Tuesday, June 12, 2012

Xiaohui Yang: Duo Recital (Finalist)

As a semi-professional listener/blogger, I don't know quite what to make of Franz Lizst's Rhapsodie in C-Sharp Minor, No. 12. It started out foreboding, went through a lot of fast rolling chords, then a sort of return to tea-party, flower-garden outdoor dance music. It had pretty flourishes, it had strong, forceful crescendoes, it had energy and silence and I don't even know what else. It seemed from my vantage point that it would be really difficult to take all of those different moods and sew them together into a cohesive piece, at least from the artist's point of view. What I do know, however, is that Xiaohui Yang was able to pull it off. Yang was as into the music on Monday as she was on Saturday, leaning far over the keyboard during intense stretches and smiling through the flourishes that ended the piece.

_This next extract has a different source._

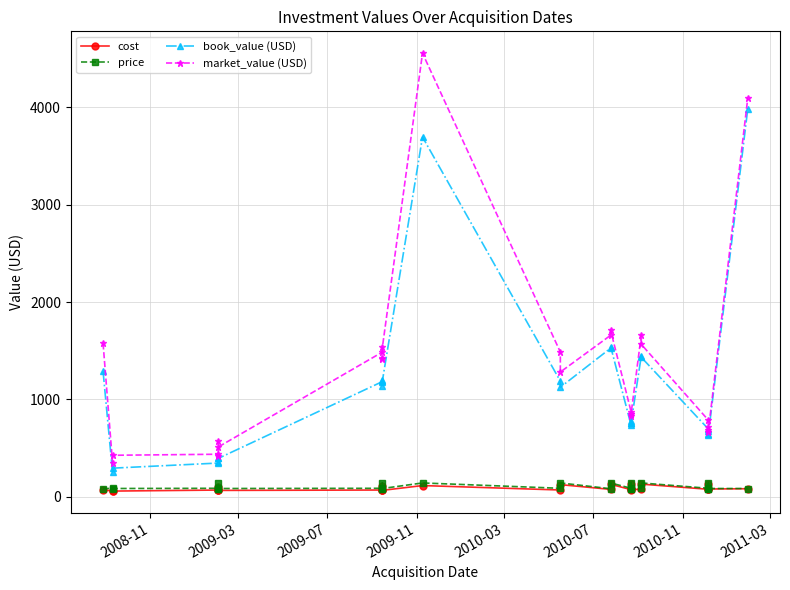

At which category does market_value (USD) reach its first local peak?

2009-11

Closely following Lizst was Brahms's Sonata for Violin and Piano No. 2, played with the assistance of distinguished violinist Illana Setapen. After all the variety of the Lizst, Brahms felt a lot quieter and more straightforward. The duo didn't often get very loud together, but on those occasions, they did a good job of complementing each other; it appeared as though they could play off each other quite well. Yang closed out the program with the first movement of Mozart's Concerto No. 23, which she called a "delicately shaded solo part, devoid of virtuoso brilliance". She went on to describe how the orchestra introduces the themes and the piano tends to follow, and how both of the themes are very introverted. The piece is "full of all different kinds of emotions," she said, and "we can see Mozart's smiles and tears in it".

After listening to Yang, I was inclined to agree with her on the piece's character. She took several of the piece's high passages very quietly, almost coyly. When the themes did end up combining, however, they seemed to mesh well. Bearing out her 'introverted' comment, parts of the piece almost felt like an inside joke at times, with lots of little hooks and sly, cunning phrases. Yang was very comfortable taking the lead from the "orchestra", and carried off both her long, fast passages and the slower, more contemplative ones with little trouble.

Xiaohui Yang was named a PianoArts Finalist, and will perform the entire Mozart concerto with the Milwaukee Symphony Orchestra at the Sharon Lynne Wilson Center for the Arts in Brookfield on Wednesday, June 13th.